PAR CES MOTIFS : la cour d'appel, statuant publiquement, contradictoirement, et après en avoir délibéré conformément à la loi : - confirme le jugement déféré, mais sauf en ce qu'il condamne Mme [U] à payer à la société Boulanger Pro la somme de 500 euros au titre de l'article 700 du code de procédure civile ; - l'infirme de ce seul chef et, statuant à nouveau, rejette cette demande ; - y ajoutant, déboute les parties du surplus de leurs prétentions ; - condamne Mme [U] aux dépens de première instance et d'appel. LE GREFFIER Valérie DOIZE LE PRESIDENT Olivier BECUWE

Questions fréquentes

Puis-je contester une période d'essai si j'ai déjà travaillé pour le même employeur en contrat de professionnalisation ?
Oui, si vous pouvez démontrer que les fonctions exercées pendant le contrat de professionnalisation et celles du CDI étaient identiques ou similaires. Dans cette affaire, la salariée n'a pas réussi à le prouver, car les missions décrites dans les contrats étaient différentes et la rémunération avait augmenté.
Qu'est-ce qu'une période d'essai abusive ?
Une période d'essai est abusive lorsque l'employeur a déjà pu évaluer les compétences du salarié dans les mêmes fonctions, par exemple lors d'un précédent contrat. Dans ce cas, la rupture de la période d'essai peut être requalifiée en licenciement sans cause réelle et sérieuse.
Comment prouver que mes fonctions étaient identiques entre un contrat de professionnalisation et un CDI ?
Il faut apporter des éléments concrets, comme des échanges écrits avec l'employeur, des fiches de poste, des témoignages, ou des documents montrant que les tâches effectuées étaient les mêmes. Dans cette affaire, les simples discussions sur les missions n'ont pas suffi.
Mon employeur peut-il me mettre à l'essai si j'ai déjà fait les mêmes tâches ?
Non, si les fonctions sont strictement identiques, la période d'essai peut être considérée comme abusive. Toutefois, si les fonctions sont différentes, même partiellement, l'employeur peut légitimement prévoir une période d'essai.
Quels sont mes droits si la période d'essai est rompue abusivement ?

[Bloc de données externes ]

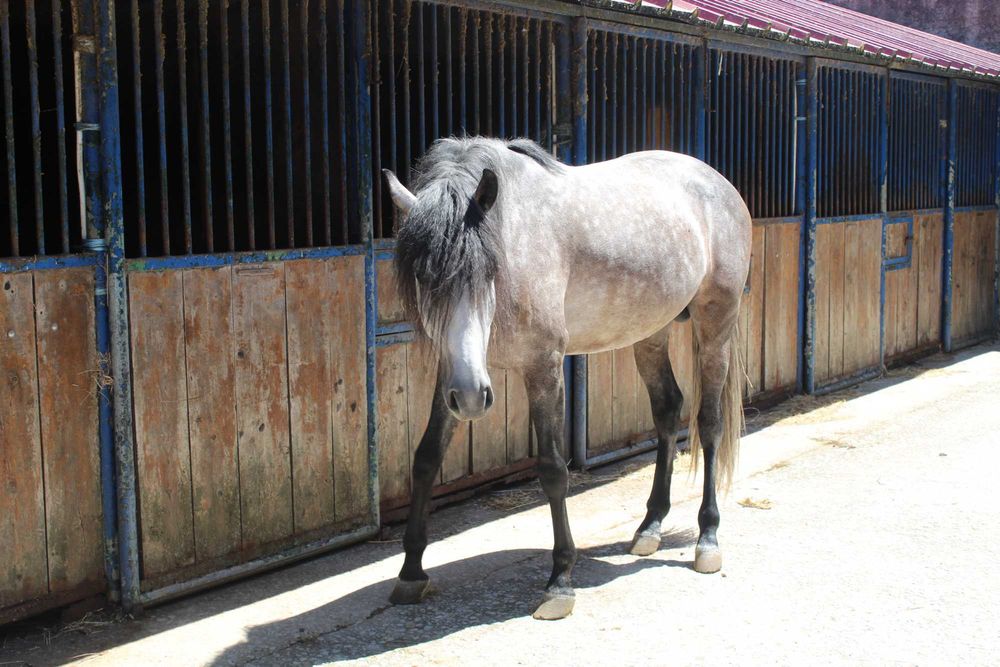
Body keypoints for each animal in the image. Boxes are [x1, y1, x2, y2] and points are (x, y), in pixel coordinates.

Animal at [381, 136, 750, 620]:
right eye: (425, 279)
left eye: (487, 272)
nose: (475, 400)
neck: (514, 232)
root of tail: (719, 183)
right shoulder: (455, 375)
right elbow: (425, 459)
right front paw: (410, 573)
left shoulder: (543, 366)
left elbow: (553, 469)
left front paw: (560, 581)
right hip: (650, 332)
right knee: (668, 411)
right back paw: (649, 528)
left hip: (716, 325)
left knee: (708, 426)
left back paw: (707, 539)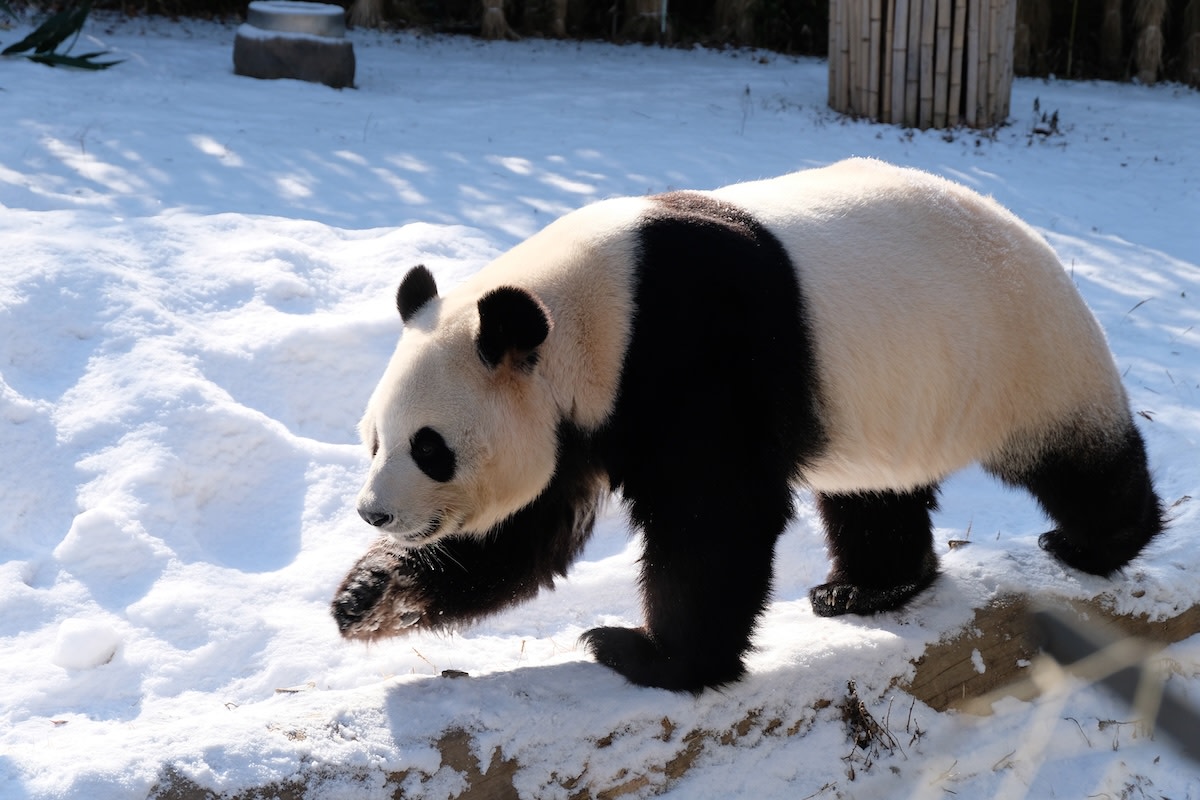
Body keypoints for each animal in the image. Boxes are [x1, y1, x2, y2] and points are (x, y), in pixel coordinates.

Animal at [331, 158, 1162, 693]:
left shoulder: (692, 350)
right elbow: (522, 534)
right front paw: (365, 598)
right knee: (873, 494)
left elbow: (715, 518)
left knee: (1074, 459)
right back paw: (867, 589)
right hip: (888, 398)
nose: (375, 512)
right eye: (373, 439)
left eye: (430, 448)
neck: (591, 309)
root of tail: (1034, 238)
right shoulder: (579, 409)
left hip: (1018, 353)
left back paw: (1098, 541)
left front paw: (648, 657)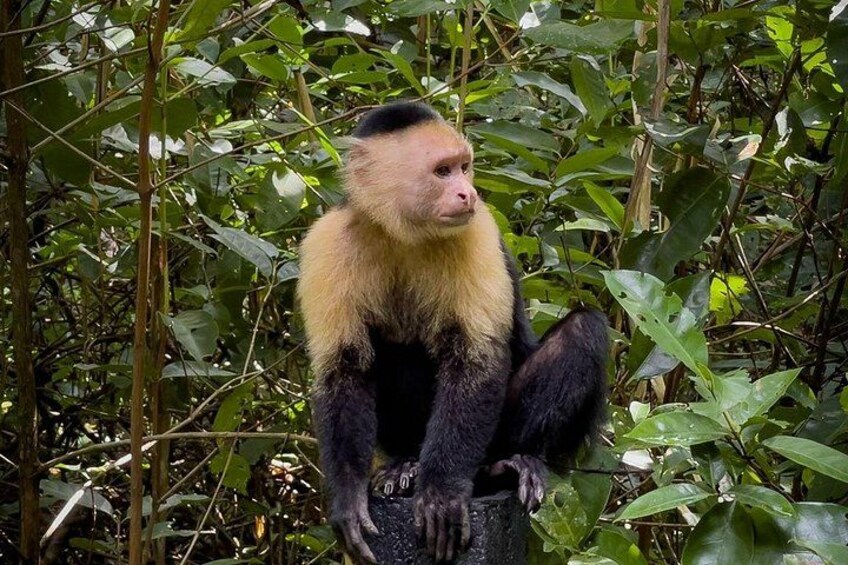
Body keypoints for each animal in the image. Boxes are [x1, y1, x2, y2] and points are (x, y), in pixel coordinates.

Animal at [297, 102, 608, 564]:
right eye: (442, 172)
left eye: (464, 168)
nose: (468, 193)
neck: (404, 232)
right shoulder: (327, 242)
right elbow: (344, 369)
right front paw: (348, 497)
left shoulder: (477, 230)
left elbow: (475, 360)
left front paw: (442, 493)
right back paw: (406, 464)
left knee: (583, 331)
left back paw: (508, 464)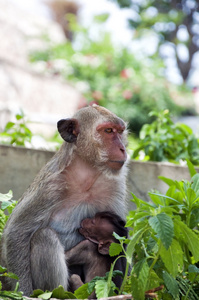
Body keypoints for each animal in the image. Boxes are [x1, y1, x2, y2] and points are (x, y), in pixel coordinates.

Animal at [0, 103, 128, 296]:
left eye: (120, 131)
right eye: (108, 130)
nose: (122, 149)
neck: (86, 176)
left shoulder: (115, 185)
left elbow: (120, 240)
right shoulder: (49, 187)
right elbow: (17, 232)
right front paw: (23, 292)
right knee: (45, 236)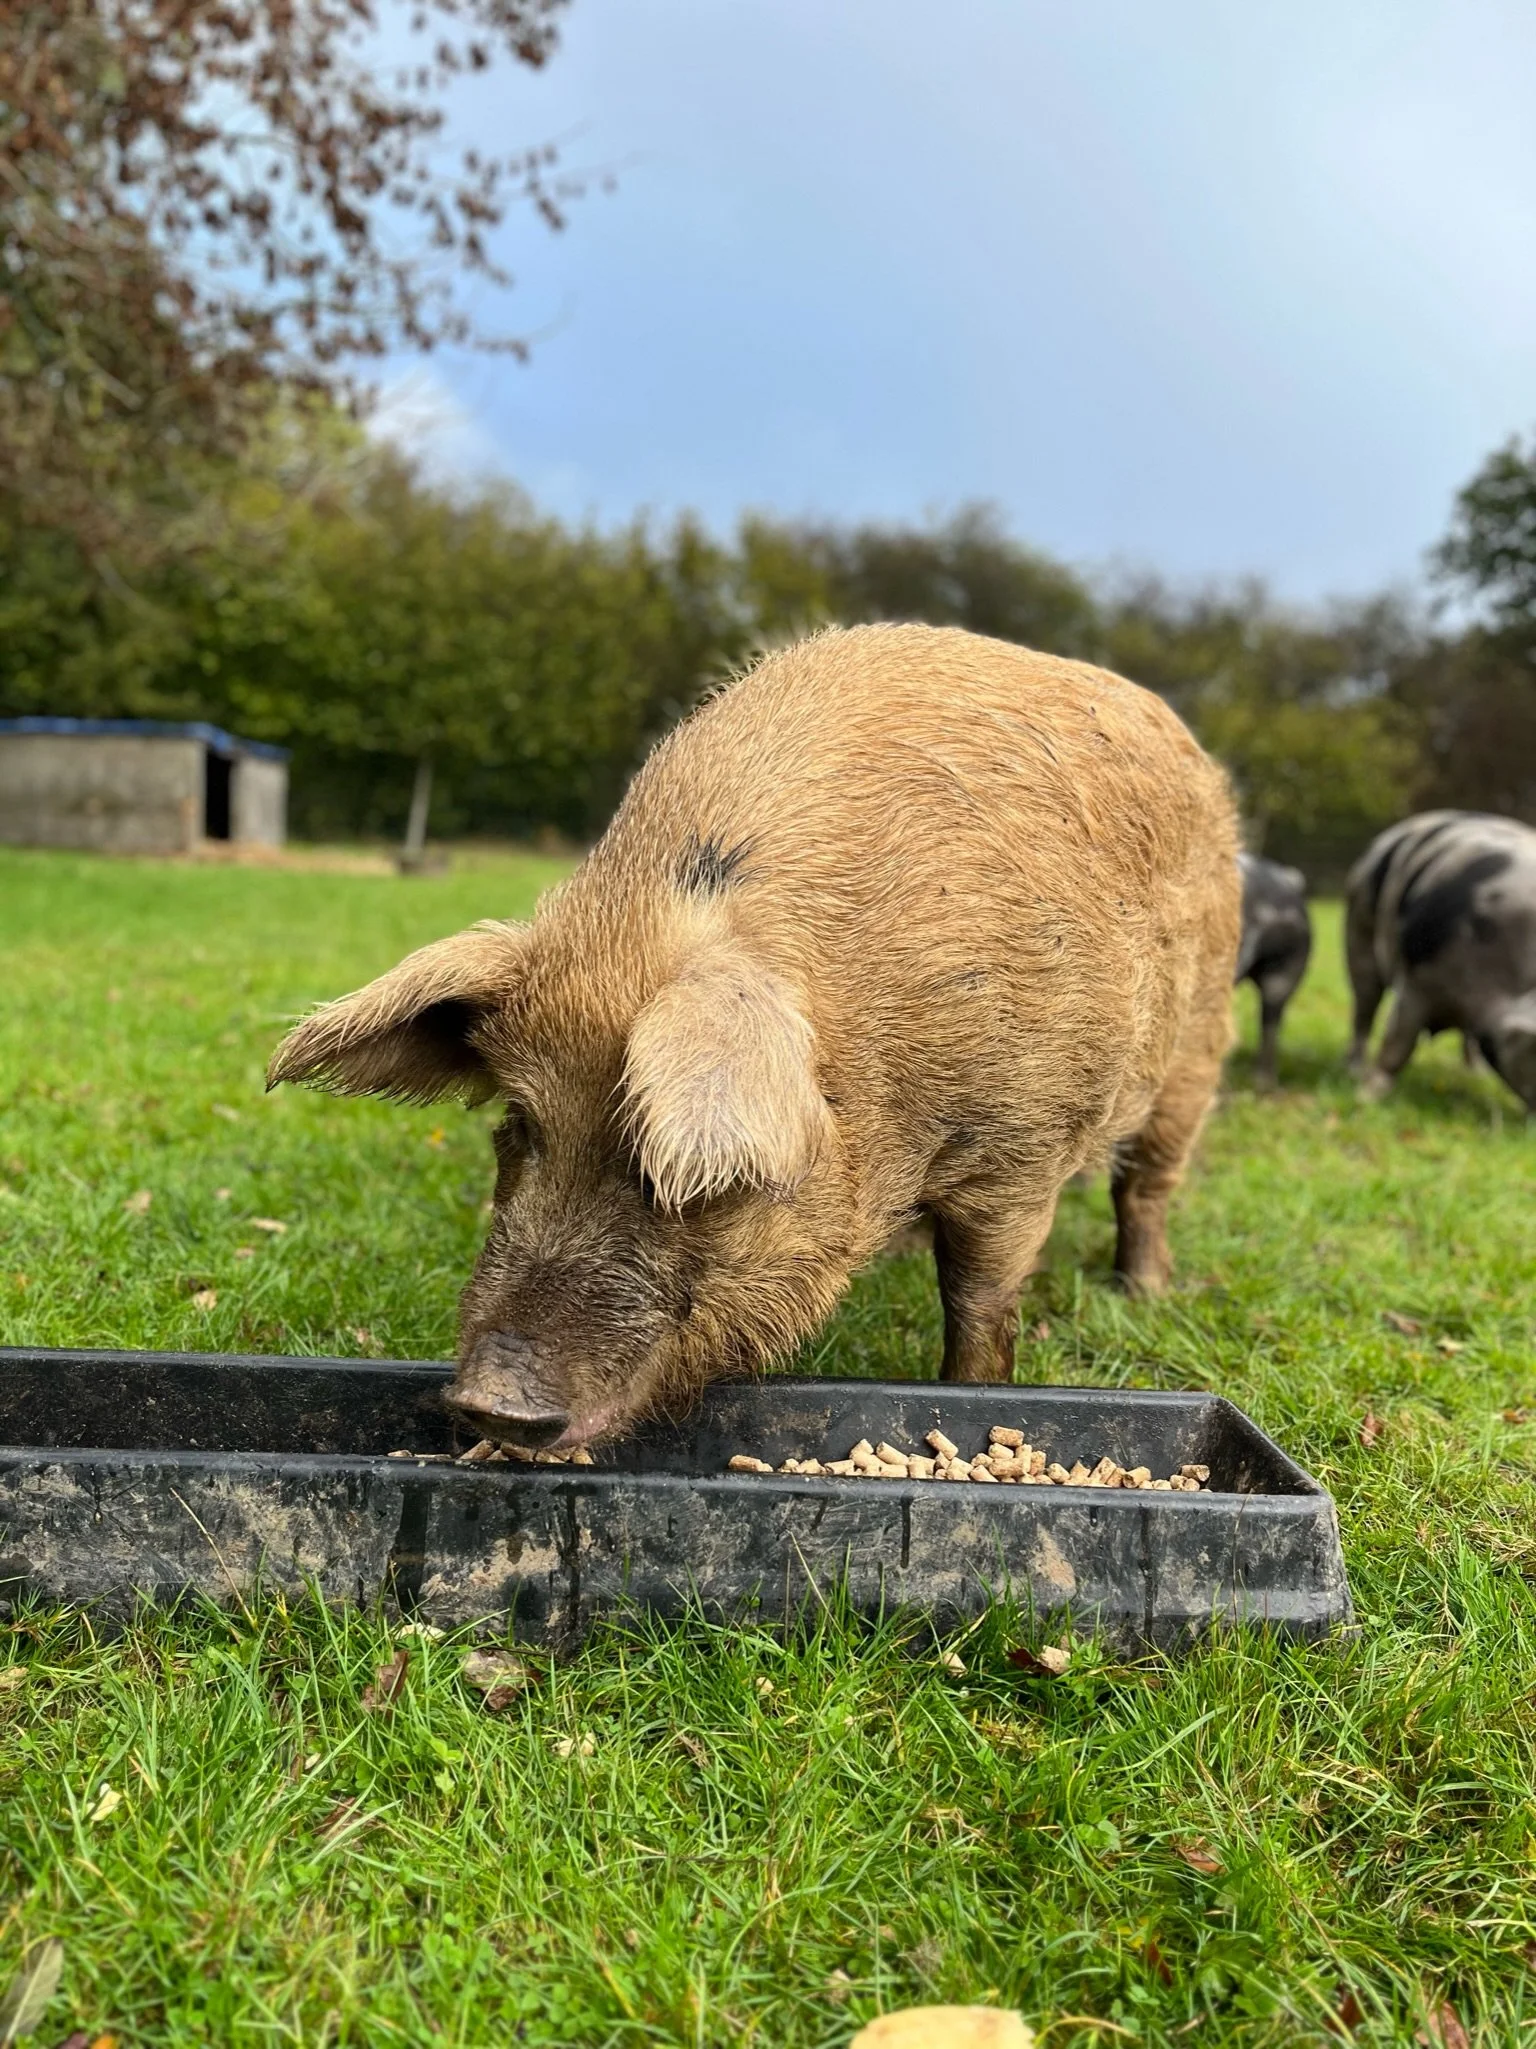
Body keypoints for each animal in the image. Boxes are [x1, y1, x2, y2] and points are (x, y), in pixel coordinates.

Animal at [269, 624, 1242, 1451]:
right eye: (521, 1122)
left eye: (678, 1172)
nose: (490, 1402)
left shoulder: (1022, 1145)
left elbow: (981, 1298)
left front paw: (980, 1397)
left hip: (1199, 1042)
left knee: (1147, 1181)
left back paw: (1144, 1291)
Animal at [1345, 809, 1536, 1107]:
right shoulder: (1413, 979)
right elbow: (1397, 1042)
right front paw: (1367, 1098)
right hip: (1358, 930)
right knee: (1364, 1010)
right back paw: (1352, 1071)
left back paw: (1476, 1075)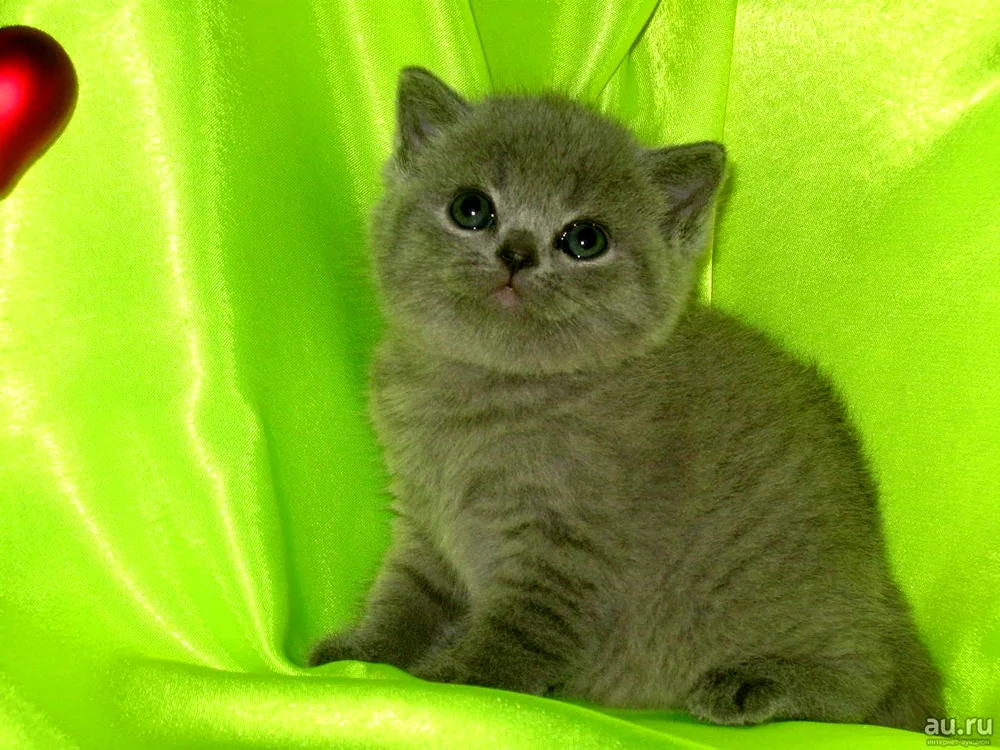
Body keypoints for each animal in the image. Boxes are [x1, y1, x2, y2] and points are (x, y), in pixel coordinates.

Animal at [308, 67, 940, 732]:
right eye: (471, 209)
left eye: (585, 240)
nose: (516, 253)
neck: (482, 394)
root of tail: (886, 590)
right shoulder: (424, 521)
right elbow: (405, 597)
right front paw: (362, 654)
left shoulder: (574, 547)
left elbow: (518, 632)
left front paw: (457, 678)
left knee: (868, 680)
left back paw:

Vous pouvez demander la requalification de la rupture en licenciement sans cause réelle et sérieuse et obtenir des dommages et intérêts. Cependant, dans cette affaire, la demande a été rejetée car la période d'essai a été jugée valable.
Est-ce que le changement de rémunération prouve que les fonctions sont différentes ?
Le changement de rémunération est un indice, mais pas une preuve absolue. Dans cette affaire, l'augmentation salariale et le changement de niveau ont été retenus comme éléments montrant que les fonctions étaient différentes.